- FreeSWITCH 1.8
- Anthony Minessale II Giovanni Maruzzelli
- 474字
- 2025-04-04 18:52:56
Call legs (channels)
Each industry has its own parlance and magic words. In telecommunication, whatever the underlying technology (SIP, WebRTC, TDM, etc), you will very often read about call "legs" and "channels".
First confusing fact: each "call leg" is actually a call in its own right. That is: a call is often said to be made by an "A-leg" and a "B-leg". In fact, "A-leg" and "B-leg" are proper calls.
Second confusing fact: each leg is a channel. So, most of the "calls" are consisting of two channels(A-leg and B-leg), while some (to IVRs, voicemail, and the like) are consisting of one only channel (A-leg).
The reason for this funny terminology is the fact that when people talk about "a call", they usually mean an end-to-end voice or video connection, from the caller to the callee. Also, and maybe more importantly, calls were billed this way, as a complete "circuit" established between caller and callee.
Such a complete "call" circuit, when you have a server in the middle (for example, FreeSWITCH) is actually made by two completely separate and independent calls (also known as channels): one from the caller to FreeSWITCH, and one from FreeSWITCH to callee.
To better understand this, think at when you check your voicemail. The call "circuit" is between you and the voicemail server. This is the "A-leg" of the call (and in this case, there is no "B-leg").
From the server (that is, FreeSWITCH) point of view, the "A-leg" is the "incoming" call, the call originated by the caller.
After an incoming call is received, depending on the dialplan, a second call leg (in fact, another independent channel) will be originated by FreeSWITCH. Is also possible that dialplan will originate many B-legs (for example, when you want one person to be called in parallel to its cellphone, deskphone and home phone). This newly originated call(s) is(are) the B-leg(s).
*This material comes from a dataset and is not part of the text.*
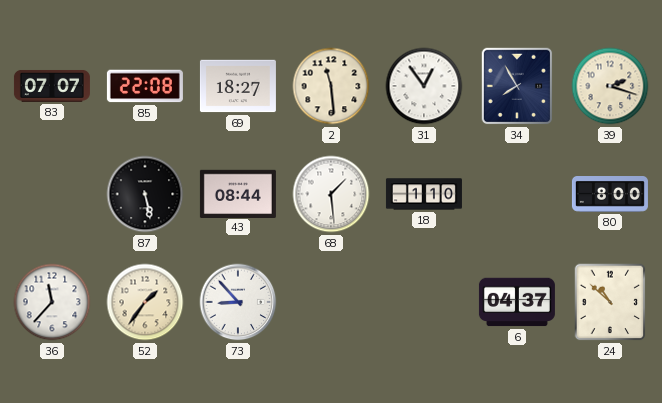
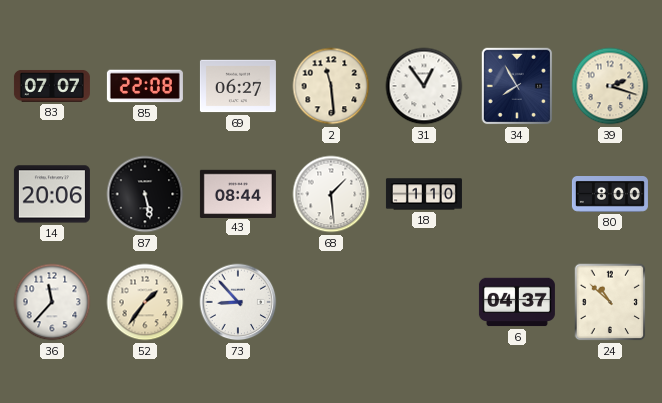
69: 18:27 -> 06:27
14: none -> 20:06
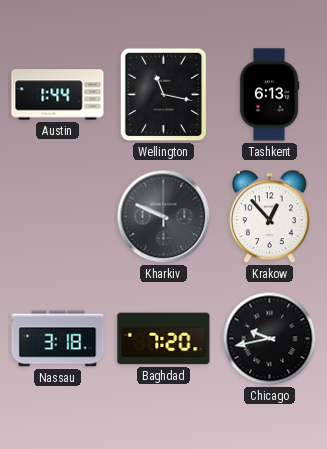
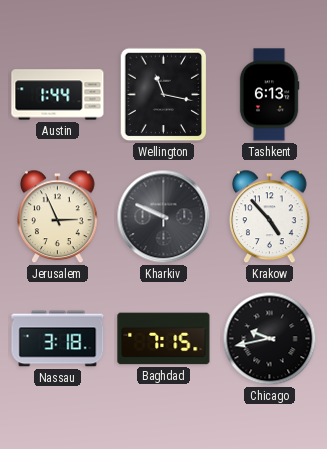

Consider a situation where an incoming call is arriving into FreeSWITCH. Inside FreeSWITCH this is allocated as one channel. This is the A-leg. Let's say destination_number of that call is 1010, it matches the "Local_Extension" extension in demo configuration dialplan.
FreeSWITCH originates another call(s) (allocated as channel(s) ) from itself to each of the internal phone(s) registered as "1010". This is/are B-leg(s) calls/channels.
If one phone answers, then FreeSWITCH will join (eg mix, bridge) the media streams of the two channels/calls, and they (the caller and callee) can talk to each other. Now the ongoing complete "call", is actually composed by two calls/channels: A-leg (from caller to FreeSWITCH) and B-leg (from FreeSWITCH to callee).
If nobody answers, after a timeout the B-leg(s) (calls/channels originated by FreeSWITCH to 1010 phones) will die (canceled by FreeSWITCH).
The A-leg will go to voicemail. The complete "call" is now composed by only one channel (also known as call), the A-leg, from the caller to FreeSWITCH.